When a dense disordered material flows — whether it's foam, emulsion, or a colloidal glass — it does so through sudden, localized particle rearrangements. Each rearrangement not only moves particles but redistributes the stresses on their neighbors, potentially triggering a cascade of further rearrangements. Despite the central role of this stress redistribution in theoretical models of soft glassy flow, directly measuring it in experiment had never been achieved across a wide range of packing fractions. This work does exactly that.
A T1 rearrangement event: four droplets exchange neighbors in a snap. This microscopy movie captures the event in real time in a flowing quasi-2D emulsion, with the droplet deformations encoding the evolving inter-particle stress field.
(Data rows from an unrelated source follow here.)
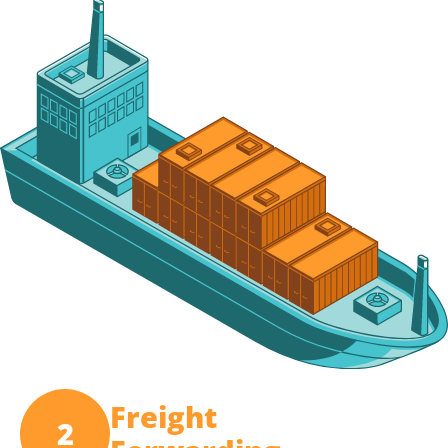
Freight
2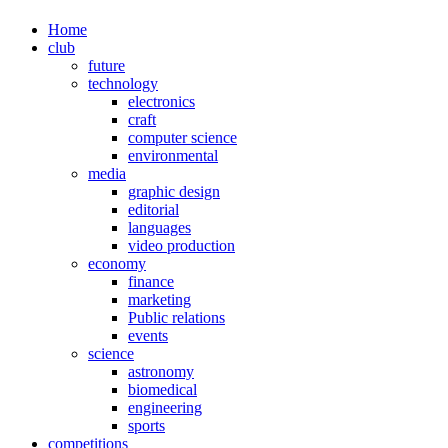
Home
club
future
technology
electronics
craft
computer science
environmental
media
graphic design
editorial
languages
video production
economy
finance
marketing
Public relations
events
science
astronomy
biomedical
engineering
sports
competitions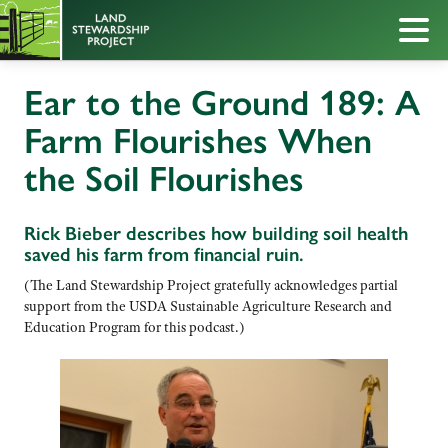
Ear to the Ground 189: A
Farm Flourishes When
the Soil Flourishes
Rick Bieber describes how building soil health
saved his farm from financial ruin.
(The Land Stewardship Project gratefully acknowledges partial
support from the USDA Sustainable Agriculture Research and
Education Program for this podcast.)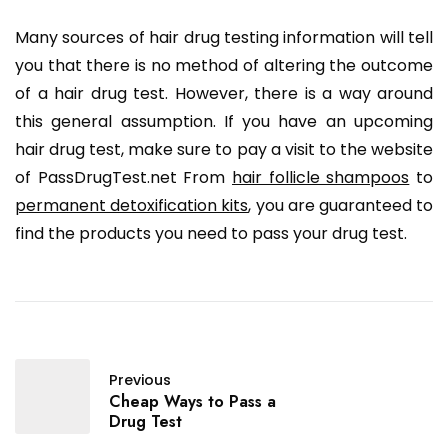
Many sources of hair drug testing information will tell
you that there is no method of altering the outcome
of a hair drug test. However, there is a way around
this general assumption. If you have an upcoming
hair drug test, make sure to pay a visit to the website
of PassDrugTest.net From
hair follicle shampoos
to
permanent detoxification kits
, you are guaranteed to
find the products you need to pass your drug test.
Previous
Cheap Ways to Pass a
Drug Test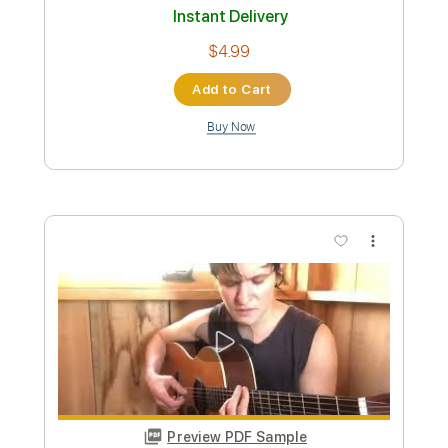
Rage Against The Machine -
Bombtrack
RATM
Transcribed by:
O8ibomiN
Custom Transcription
Length
FULL
Guitar Pro, PDF
Delivery Files
Includes
Drums 🥁
Bass
Lead Tracks 🎸
Percussion
Standard Tuning
82 Bpm
Tablature
Instant Delivery
$4.99
Add to Cart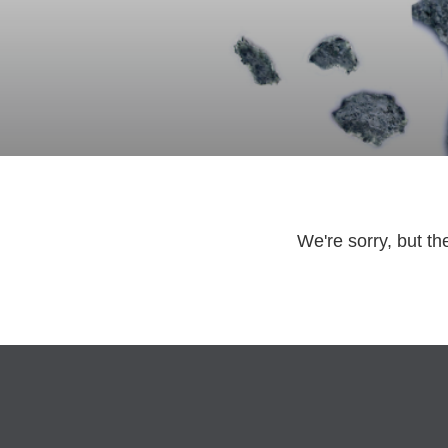
We're sorry, but th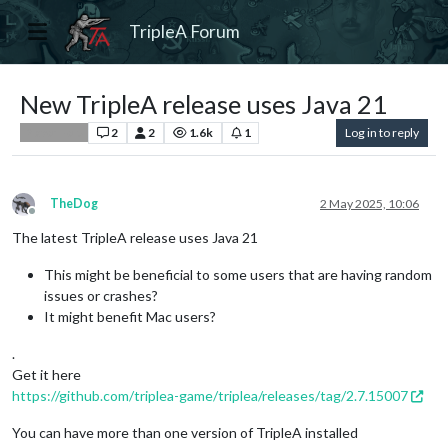
TripleA Forum
New TripleA release uses Java 21
2
2
1.6k
1
Log in to reply
Player Help
TheDog
2 May 2025, 10:06
Offline
The latest TripleA release uses Java 21
This might be beneficial to some users that are having random
issues or crashes?
It might benefit Mac users?
.
Get it here
https://github.com/triplea-game/triplea/releases/tag/2.7.15007
You can have more than one version of TripleA installed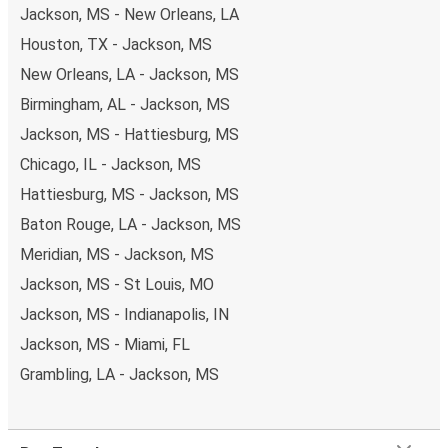
Jackson, MS - New Orleans, LA
Houston, TX - Jackson, MS
New Orleans, LA - Jackson, MS
Birmingham, AL - Jackson, MS
Jackson, MS - Hattiesburg, MS
Chicago, IL - Jackson, MS
Hattiesburg, MS - Jackson, MS
Baton Rouge, LA - Jackson, MS
Meridian, MS - Jackson, MS
Jackson, MS - St Louis, MO
Jackson, MS - Indianapolis, IN
Jackson, MS - Miami, FL
Grambling, LA - Jackson, MS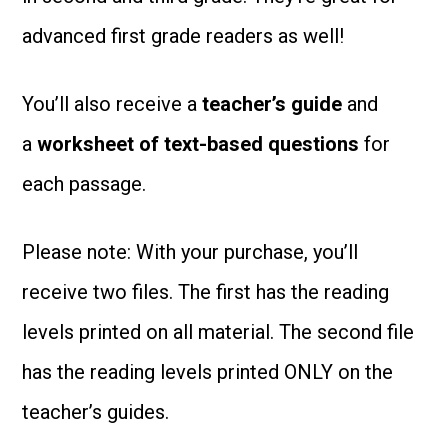
advanced first grade readers as well!
You’ll also receive a
teacher’s guide
and
a
worksheet of text-based
questions
for
each passage.
Please note: With your purchase, you’ll
receive two files. The first has the reading
levels printed on all material. The second file
has the reading levels printed ONLY on the
teacher’s guides.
The elementary rearrangement in a dense emulsion is a T1 event: four droplets, initially with two pairs touching, snap into a new configuration where the other two pairs become neighbors. These events are sudden (milliseconds) and localized (a few droplet diameters), but their stress footprint extends further. By measuring the force on every droplet before and after each T1 event, we directly quantified how the stress field changes in the surrounding region.
The stress redistribution following each T1 event is not random — it has a clear quadrupolar structure. Neighboring droplets along the compressing axis of the event tend to experience increased stress, while those along the extending axis are relieved. This pattern, predicted by simulations and soft glassy rheology theory, is here confirmed experimentally for the first time over a wide range of packing fractions (φ = 0.88 to 0.96). Importantly, the redistribution becomes more anisotropic at higher φ, meaning denser emulsions concentrate stress more sharply — which in turn makes cascading rearrangements more directional and correlated.
A key result is that the stress redistribution influences where the next rearrangement will occur — droplets that receive additional stress from a T1 event are more likely to rearrange next. This coupling between local stress changes and subsequent rearrangement probability provides direct quantitative evidence for the non-local constitutive behavior predicted by fluidity models of soft glassy flow. The results bridge the gap between microscopic particle-scale dynamics and macroscopic rheological models, and validate the core assumptions of theories that have been used to describe flow in foams, emulsions, and colloidal glasses.
The full force chain network evolving in real time as the dense emulsion flows through the corner geometry. Each colored line segment connects two droplets in contact; line thickness and color indicate force magnitude. T1 events appear as sudden local rewirings of the network, each followed by a ripple of stress redistribution in the surrounding region.
Close-up view of the force chain network evolving around T1 rearrangement events. As each event fires, the local contact forces reorganize — stresses increase along one axis and decrease along the perpendicular axis, producing the characteristic quadrupolar redistribution pattern.